IMIB - Institute for Molecular Infection Biology

Unraveling the Type VII secretion system (T7S) of Mycobacterium tuberculosis

Mycobacteria, members of the new order of Corynebacteriales, are gram-positive bacteria responsible for human diseases such as tuberculosis and leprosy. They   possess a highly complex cell wall, made of inner lipid bilayers, glycans and the mycomembrane. The mycomembrane distinguishes Mycobacteria from other   Gram-positive bacteria and shields them against extreme extracellular conditions. At the same time these hydrophobic layers pose a great challenge for delivering   virulence factors to the host.      

To overcome this problem, mycobacteria have evolved specialized translocation machineries that traverse the complex cell-wall and mediate secretion of these antigenic targets (Esx proteins). In five different genetic loci, the coding sequences for Esx proteins are flanked by conserved genes coding for components of the translocation machinery and accessory proteins.

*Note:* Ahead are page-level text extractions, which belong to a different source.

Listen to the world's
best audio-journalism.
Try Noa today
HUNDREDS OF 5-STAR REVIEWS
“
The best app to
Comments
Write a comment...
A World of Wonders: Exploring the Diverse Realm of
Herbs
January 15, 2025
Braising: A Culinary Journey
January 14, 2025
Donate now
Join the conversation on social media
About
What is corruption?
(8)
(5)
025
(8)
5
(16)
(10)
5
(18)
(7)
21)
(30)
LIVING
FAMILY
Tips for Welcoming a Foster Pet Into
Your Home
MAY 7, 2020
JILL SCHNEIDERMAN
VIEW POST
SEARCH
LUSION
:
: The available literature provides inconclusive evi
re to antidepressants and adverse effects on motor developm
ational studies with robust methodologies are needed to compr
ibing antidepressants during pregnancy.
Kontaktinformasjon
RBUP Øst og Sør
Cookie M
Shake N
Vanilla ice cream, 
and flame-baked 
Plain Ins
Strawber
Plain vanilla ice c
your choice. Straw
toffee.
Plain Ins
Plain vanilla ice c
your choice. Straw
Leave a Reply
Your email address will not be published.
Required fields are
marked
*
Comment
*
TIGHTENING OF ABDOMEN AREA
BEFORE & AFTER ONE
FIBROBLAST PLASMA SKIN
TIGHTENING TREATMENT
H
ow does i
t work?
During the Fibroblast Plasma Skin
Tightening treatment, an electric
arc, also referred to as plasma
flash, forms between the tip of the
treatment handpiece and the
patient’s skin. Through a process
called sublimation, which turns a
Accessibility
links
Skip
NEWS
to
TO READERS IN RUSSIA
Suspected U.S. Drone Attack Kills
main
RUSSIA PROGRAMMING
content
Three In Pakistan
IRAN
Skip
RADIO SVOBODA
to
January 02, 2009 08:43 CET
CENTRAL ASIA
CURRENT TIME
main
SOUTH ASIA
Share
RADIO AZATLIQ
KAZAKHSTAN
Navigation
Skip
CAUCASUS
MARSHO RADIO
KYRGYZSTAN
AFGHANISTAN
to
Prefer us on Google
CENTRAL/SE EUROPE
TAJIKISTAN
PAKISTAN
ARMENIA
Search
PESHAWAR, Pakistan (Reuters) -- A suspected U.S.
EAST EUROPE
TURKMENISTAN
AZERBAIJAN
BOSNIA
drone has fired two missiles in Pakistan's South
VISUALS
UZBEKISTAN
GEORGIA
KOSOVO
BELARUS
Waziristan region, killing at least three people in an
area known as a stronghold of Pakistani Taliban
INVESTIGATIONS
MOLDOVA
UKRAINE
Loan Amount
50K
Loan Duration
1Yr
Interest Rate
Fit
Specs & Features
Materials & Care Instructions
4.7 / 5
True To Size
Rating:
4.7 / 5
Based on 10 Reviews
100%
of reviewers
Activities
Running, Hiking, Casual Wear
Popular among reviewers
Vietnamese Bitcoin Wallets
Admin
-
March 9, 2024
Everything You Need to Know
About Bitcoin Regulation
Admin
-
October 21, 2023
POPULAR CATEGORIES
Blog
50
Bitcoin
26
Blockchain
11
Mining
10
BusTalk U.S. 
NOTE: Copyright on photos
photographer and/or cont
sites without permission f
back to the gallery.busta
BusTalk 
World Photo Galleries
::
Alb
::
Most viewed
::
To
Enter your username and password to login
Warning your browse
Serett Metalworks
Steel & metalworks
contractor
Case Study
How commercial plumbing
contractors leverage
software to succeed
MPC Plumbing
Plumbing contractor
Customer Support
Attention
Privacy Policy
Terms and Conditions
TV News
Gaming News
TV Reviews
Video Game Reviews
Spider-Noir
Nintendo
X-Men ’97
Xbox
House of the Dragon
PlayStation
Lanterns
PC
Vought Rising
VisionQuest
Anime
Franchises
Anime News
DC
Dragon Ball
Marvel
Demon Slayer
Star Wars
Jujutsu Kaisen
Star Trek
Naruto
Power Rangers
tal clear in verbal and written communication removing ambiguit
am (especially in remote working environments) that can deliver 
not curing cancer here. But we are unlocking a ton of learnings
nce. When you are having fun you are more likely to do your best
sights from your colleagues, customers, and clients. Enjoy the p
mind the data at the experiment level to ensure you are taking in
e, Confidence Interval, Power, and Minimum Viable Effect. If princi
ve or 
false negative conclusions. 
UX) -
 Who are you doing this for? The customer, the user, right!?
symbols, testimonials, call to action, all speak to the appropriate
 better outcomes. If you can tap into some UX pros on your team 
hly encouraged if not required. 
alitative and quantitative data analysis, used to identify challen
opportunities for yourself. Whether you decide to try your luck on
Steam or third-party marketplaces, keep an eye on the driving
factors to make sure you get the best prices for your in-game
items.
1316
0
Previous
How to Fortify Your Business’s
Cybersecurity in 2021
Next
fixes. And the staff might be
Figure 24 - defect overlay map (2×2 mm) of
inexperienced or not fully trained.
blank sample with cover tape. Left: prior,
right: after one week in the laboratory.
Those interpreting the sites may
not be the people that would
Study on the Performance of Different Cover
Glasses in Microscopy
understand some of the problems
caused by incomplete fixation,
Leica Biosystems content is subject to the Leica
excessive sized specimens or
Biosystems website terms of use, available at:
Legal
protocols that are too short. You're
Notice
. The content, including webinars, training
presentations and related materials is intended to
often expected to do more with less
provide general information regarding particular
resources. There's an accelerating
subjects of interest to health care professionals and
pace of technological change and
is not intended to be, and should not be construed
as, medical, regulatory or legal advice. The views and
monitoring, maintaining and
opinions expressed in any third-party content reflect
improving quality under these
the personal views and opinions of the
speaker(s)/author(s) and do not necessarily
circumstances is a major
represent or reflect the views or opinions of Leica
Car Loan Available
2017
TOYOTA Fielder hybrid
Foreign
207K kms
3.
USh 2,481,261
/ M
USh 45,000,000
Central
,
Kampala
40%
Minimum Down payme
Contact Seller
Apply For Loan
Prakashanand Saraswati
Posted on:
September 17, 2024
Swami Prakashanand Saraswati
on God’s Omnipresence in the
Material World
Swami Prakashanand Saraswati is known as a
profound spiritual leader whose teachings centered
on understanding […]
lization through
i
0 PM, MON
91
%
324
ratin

These 5 paralogous gene clusters, named ESX-1 to ESX-5, have been linked to host-pathogen interactions and pathogenicity of M. tuberculosis. Preliminary studies indicate that T7S systems are tightly regulated and employed at different stages of the infection to release specific sets of substrates.

We propose to employ a variety of different biophysical and biochemical tools in order to gain insight into the assembly and function of the translocon. Our primary interest lies on the structural elucidation of the individual core machineries of ESX/TypeVII secretion system (M. tuberculosis H37Rv). At the same time we aim to characterize protein-protein interactions among the secretory substrates and other proteins of the system (e.g. ATPases that are essential for successful protein secretion). The combination of a structural and biochemical approach should expand our understanding of substrate recognition and translocation mechanism.